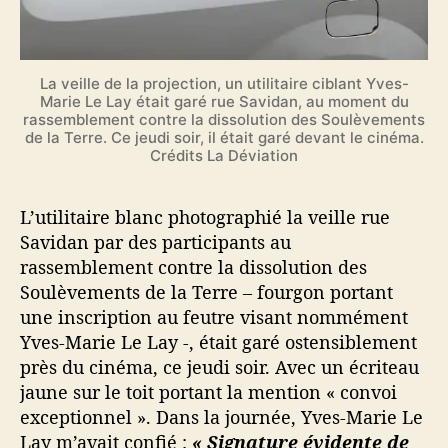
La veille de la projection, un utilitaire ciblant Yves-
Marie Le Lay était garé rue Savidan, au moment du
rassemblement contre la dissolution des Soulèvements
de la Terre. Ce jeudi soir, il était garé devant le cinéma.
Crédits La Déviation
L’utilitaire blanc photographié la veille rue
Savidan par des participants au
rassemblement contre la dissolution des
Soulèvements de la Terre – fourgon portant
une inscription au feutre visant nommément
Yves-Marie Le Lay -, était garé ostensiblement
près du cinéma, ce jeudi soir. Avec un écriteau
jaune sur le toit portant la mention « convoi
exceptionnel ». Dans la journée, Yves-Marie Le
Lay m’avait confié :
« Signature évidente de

*Job item:*
Wherever a picture appears, omit it; copy the rest of the data exactly.

*Response for this exercise:*
La veille de la projection, un utilitaire ciblant Yves-
Marie Le Lay était garé rue Savidan, au moment du
rassemblement contre la dissolution des Soulèvements
de la Terre. Ce jeudi soir, il était garé devant le cinéma.
Crédits La Déviation
L’utilitaire blanc photographié la veille rue
Savidan par des participants au
rassemblement contre la dissolution des
Soulèvements de la Terre – fourgon portant
une inscription au feutre visant nommément
Yves-Marie Le Lay -, était garé ostensiblement
près du cinéma, ce jeudi soir. Avec un écriteau
jaune sur le toit portant la mention « convoi
exceptionnel ». Dans la journée, Yves-Marie Le
Lay m’avait confié :
« Signature évidente de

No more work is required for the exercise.